Что нужно сделать: Пожалуйста, приведите все строки списка ниже с нумерацией, пропустив пустые строки. Изображения в ответ не включайте.

#### Предоставленный список ####

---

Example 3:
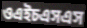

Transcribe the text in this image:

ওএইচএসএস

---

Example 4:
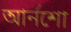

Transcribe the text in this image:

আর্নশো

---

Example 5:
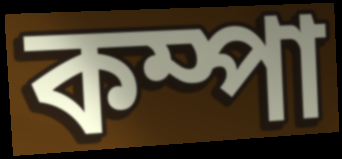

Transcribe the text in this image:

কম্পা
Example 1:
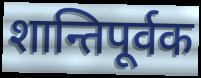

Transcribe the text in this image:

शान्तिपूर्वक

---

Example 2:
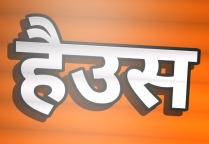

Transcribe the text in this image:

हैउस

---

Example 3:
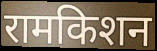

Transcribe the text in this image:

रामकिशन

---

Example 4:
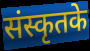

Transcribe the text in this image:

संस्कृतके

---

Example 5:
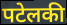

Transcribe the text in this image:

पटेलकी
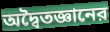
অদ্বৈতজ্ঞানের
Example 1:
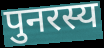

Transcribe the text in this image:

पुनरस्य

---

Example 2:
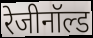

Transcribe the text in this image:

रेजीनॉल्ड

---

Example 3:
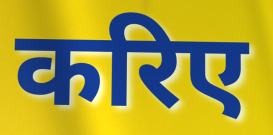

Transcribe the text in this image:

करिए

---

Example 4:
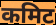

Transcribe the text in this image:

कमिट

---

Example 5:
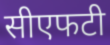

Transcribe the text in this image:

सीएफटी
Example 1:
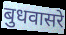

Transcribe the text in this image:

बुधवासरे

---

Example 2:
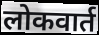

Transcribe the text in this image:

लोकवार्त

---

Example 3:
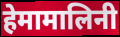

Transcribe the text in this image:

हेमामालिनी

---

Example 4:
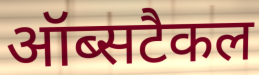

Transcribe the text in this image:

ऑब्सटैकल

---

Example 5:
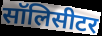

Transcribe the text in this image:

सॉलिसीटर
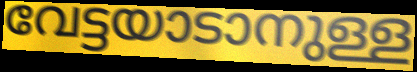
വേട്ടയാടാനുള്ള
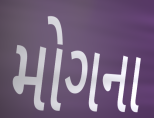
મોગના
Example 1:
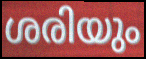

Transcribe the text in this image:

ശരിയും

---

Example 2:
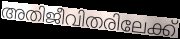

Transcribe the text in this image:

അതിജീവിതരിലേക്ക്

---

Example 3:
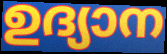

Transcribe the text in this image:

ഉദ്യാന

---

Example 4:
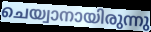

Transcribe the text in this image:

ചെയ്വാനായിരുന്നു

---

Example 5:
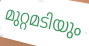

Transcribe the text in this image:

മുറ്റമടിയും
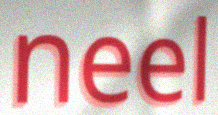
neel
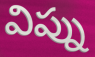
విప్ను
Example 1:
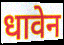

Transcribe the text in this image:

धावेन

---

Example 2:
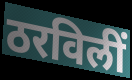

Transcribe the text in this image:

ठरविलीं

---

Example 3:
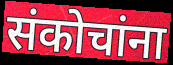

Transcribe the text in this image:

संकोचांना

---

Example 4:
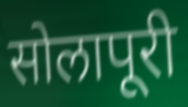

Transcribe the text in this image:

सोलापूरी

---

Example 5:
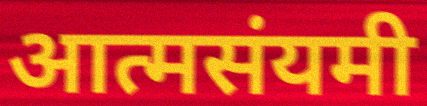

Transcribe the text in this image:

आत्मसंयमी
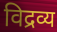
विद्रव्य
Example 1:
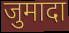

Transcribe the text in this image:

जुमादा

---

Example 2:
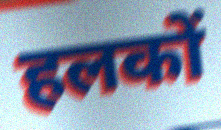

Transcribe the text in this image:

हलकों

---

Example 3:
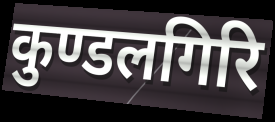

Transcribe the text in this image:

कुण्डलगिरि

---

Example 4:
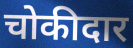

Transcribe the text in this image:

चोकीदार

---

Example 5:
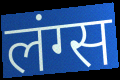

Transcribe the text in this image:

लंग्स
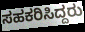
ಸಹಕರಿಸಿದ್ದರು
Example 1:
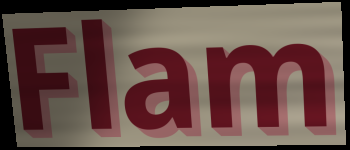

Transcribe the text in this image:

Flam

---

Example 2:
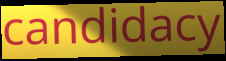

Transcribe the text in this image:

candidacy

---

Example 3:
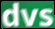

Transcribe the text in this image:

####

Решение задания:
1. ---
2. Example 3:
3. Transcribe the text in this image:
4. ওএইচএসএস
5. ---
6. Example 4:
7. Transcribe the text in this image:
8. আর্নশো
9. ---
10. Example 5:
11. Transcribe the text in this image:
12. কম্পা
13. Example 1:
14. Transcribe the text in this image:
15. शान्तिपूर्वक
16. ---
17. Example 2:
18. Transcribe the text in this image:
19. हैउस
20. ---
21. Example 3:
22. Transcribe the text in this image:
23. रामकिशन
24. ---
25. Example 4:
26. Transcribe the text in this image:
27. संस्कृतके
28. ---
29. Example 5:
30. Transcribe the text in this image:
31. पटेलकी
32. অদ্বৈতজ্ঞানের
33. Example 1:
34. Transcribe the text in this image:
35. पुनरस्य
36. ---
37. Example 2:
38. Transcribe the text in this image:
39. रेजीनॉल्ड
40. ---
41. Example 3:
42. Transcribe the text in this image:
43. करिए
44. ---
45. Example 4:
46. Transcribe the text in this image:
47. कमिट
48. ---
49. Example 5:
50. Transcribe the text in this image:
51. सीएफटी
52. Example 1:
53. Transcribe the text in this image:
54. बुधवासरे
55. ---
56. Example 2:
57. Transcribe the text in this image:
58. लोकवार्त
59. ---
60. Example 3:
61. Transcribe the text in this image:
62. हेमामालिनी
63. ---
64. Example 4:
65. Transcribe the text in this image:
66. ऑब्सटैकल
67. ---
68. Example 5:
69. Transcribe the text in this image:
70. सॉलिसीटर
71. വേട്ടയാടാനുള്ള
72. મોગના
73. Example 1:
74. Transcribe the text in this image:
75. ശരിയും
76. ---
77. Example 2:
78. Transcribe the text in this image:
79. അതിജീവിതരിലേക്ക്
80. ---
81. Example 3:
82. Transcribe the text in this image:
83. ഉദ്യാന
84. ---
85. Example 4:
86. Transcribe the text in this image:
87. ചെയ്വാനായിരുന്നു
88. ---
89. Example 5:
90. Transcribe the text in this image:
91. മുറ്റമടിയും
92. neel
93. విప్ను
94. Example 1:
95. Transcribe the text in this image:
96. धावेन
97. ---
98. Example 2:
99. Transcribe the text in this image:
100. ठरविलीं
101. ---
102. Example 3:
103. Transcribe the text in this image:
104. संकोचांना
105. ---
106. Example 4:
107. Transcribe the text in this image:
108. सोलापूरी
109. ---
110. Example 5:
111. Transcribe the text in this image:
112. आत्मसंयमी
113. विद्रव्य
114. Example 1:
115. Transcribe the text in this image:
116. जुमादा
117. ---
118. Example 2:
119. Transcribe the text in this image:
120. हलकों
121. ---
122. Example 3:
123. Transcribe the text in this image:
124. कुण्डलगिरि
125. ---
126. Example 4:
127. Transcribe the text in this image:
128. चोकीदार
129. ---
130. Example 5:
131. Transcribe the text in this image:
132. लंग्स
133. ಸಹಕರಿಸಿದ್ದರು
134. Example 1:
135. Transcribe the text in this image:
136. Flam
137. ---
138. Example 2:
139. Transcribe the text in this image:
140. candidacy
141. ---
142. Example 3:
143. Transcribe the text in this image:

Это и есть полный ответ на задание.